Выводок стоял вместе с бабушкой и дедушкой. На Глории была блестящая зеленая юбочка и такой же жакет. Она подошла ко мне и поцеловала.

— Ты такой красивый, папа!

— А ты какая красавица! (И с каждым днем все больше похожа на маму!)

Джед шарил в кармане. Что у него там — бусы? Стегозавр?

— Джед, у тебя все хорошо?

— Да.

— Точно?

— Точно.

— Ты не забудешь, что я тебя люблю?

— Нет. (Сынок, гуляй побольше. Так хочется твоей маме.)

И, наконец, Билли. Глаза его расширены, лицо сияет, парик сидит косовато.

— Привет, пап!

— Привет. Потрясающе выглядишь, Белоснежка! (Как гордилась бы тобой мама, будь она здесь!)

А вот и невеста. Отец ведет ее под руку и лучится от счастья. Она великолепна: и жакет, и брюки, и лиловый цвет. На свадьбах обыкновенно полно китча, но у нас все по-другому. Ни капли пошлятины.

— Ты как картинка, — шепнул я.

— Хочешь меня купить? — улыбнулась она.

— Зови меня Саатчи и предлагай свою цену.

Кенни открыл коробочку с кольцом. Карло подал его мне. Я — надел на палец Анджеле. Затем я произнес «Да».


В Венеции шли дожди. Съежившись под плащами, мы шмыгали между ливнями из одного кафе в другое, тоннами поглощали мороженое, наблюдали за промокшими туристами, что выстраивались в очереди вдоль деревянных помостов вокруг многолюдной площади Сан-Марко. Очереди сходились у знаменитого собора, ибо только так можно было, никуда не плывя, добраться до прославленных шедевров эпохи Возрождения внутри собора. Я спросил у Анджелы:

— Как ты думаешь, лет через четыреста будут люди приезжать издалека, чтобы полюбоваться на дома моей отделки?

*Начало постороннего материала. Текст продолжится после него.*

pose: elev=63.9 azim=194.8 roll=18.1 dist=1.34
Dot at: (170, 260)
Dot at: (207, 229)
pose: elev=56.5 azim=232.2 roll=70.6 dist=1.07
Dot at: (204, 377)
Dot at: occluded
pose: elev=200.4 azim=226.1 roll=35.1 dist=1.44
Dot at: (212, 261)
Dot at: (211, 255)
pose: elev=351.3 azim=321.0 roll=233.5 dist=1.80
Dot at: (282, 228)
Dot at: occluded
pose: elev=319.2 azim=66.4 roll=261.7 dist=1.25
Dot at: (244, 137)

— Наверняка, — ответила она.

Романтическая была сцена. Официанты сновали между столиками, убеждаясь на собственном опыте, что все англичане сумасшедшие; под аккомпанемент плещущихся волн пианист наигрывал на якобы «Стейнвее». Мы отмечали тридцатичетырехлетие Анджелы, размышляли о будущем и держались за руки.

— Мне хочется вернуться к живописи, — заметил я.

— Правильно, давай, — согласилась Анджела. — Только так мы сможем разбогатеть.

Она была права. Наши доходы, сложенные вместе, давали возможность жить неплохо, но на целый парк яхт нам не заработать. Я позавидовал Брэдли, старшему брату, — его сократили из фирмы, торговавшей игрушками, и тогда он решил начать бизнес со своей женой. Малика была родом из Марракеша и имела за плечами богатый кулинарный опыт. На выходное пособие Брэдли они открыли марокканский ресторан в Стоквелле. С его антрепренерской убедительностью я мог чего-то добиться. Не менее убедительным был и младший брат Чарли. У него, правда, предпринимательские планы приняли несколько более, так сказать, воздушные формы. После свадьбы он обратился ко мне с деловым предложением:

— У меня, по-видимому, есть хорошее место для человека с твоими навыками, — вещал он. — Прекрасное такое местечко, для работы с развивающимися рынками зарубежных стран. Требуется делать на заказ качественные работы за отличное вознаграждение, — если, конечно, будешь делать именно то, что от тебя требует клиент.

Мы совещались в мозговом центре бизнес-империи Чарли — в его комнате в доме родителей, где он до сих пор жил. Он утверждал, что занимается экспортом и импортом по всему Тихоокеанскому региону. Ему двадцать семь. Он владеет одним пиджаком от Армани и мобильным телефоном.

— Можешь не объяснять, — сказал я. — Воздушные блондинки, сгрудившиеся вокруг чьего-то гигантского фаллоса, лошади, летящие сквозь морскую пену…

Чарли выпучился на меня:

— Наконец-то понимаю, почему тебя все называют таким умницей!

В мечтах Чарли видел во мне Вермеера, я же не пылал таким энтузиазмом. Представьте себе, у меня имелась такая странная штука под названием гордость.

Мы с Анджелой переговаривались об этом, бродя по влажным аллеям вдоль каналов.

— А ты попробуй, — сказала она. — Напиши ему несколько картин, посмотри, как будут продаваться.

— Многовато будет, несколько. Сколько там в Гонконге требуется картин с гибкими лесбияночками на мотоциклах и с плетями? Сколько нужно малазийским «крестным отцам» благочестивых образов «Манчестер Юнайтед»?

Тем не менее предложение мне почти понравилось. Я старался думать о такой работе, как о творческом отдыхе. Музу можно приятно пощекотать хорошими и быстрыми деньгами. Пустяковые работки хорошо отвлекают, да и развлекают, а по две тысячи за картинку — глядишь, так и закладную скоро выплатим. В результате я решил после приезда разобрать и привести в порядок свою студию. А пока мое решение давало нам с Анджелой возможность помечтать.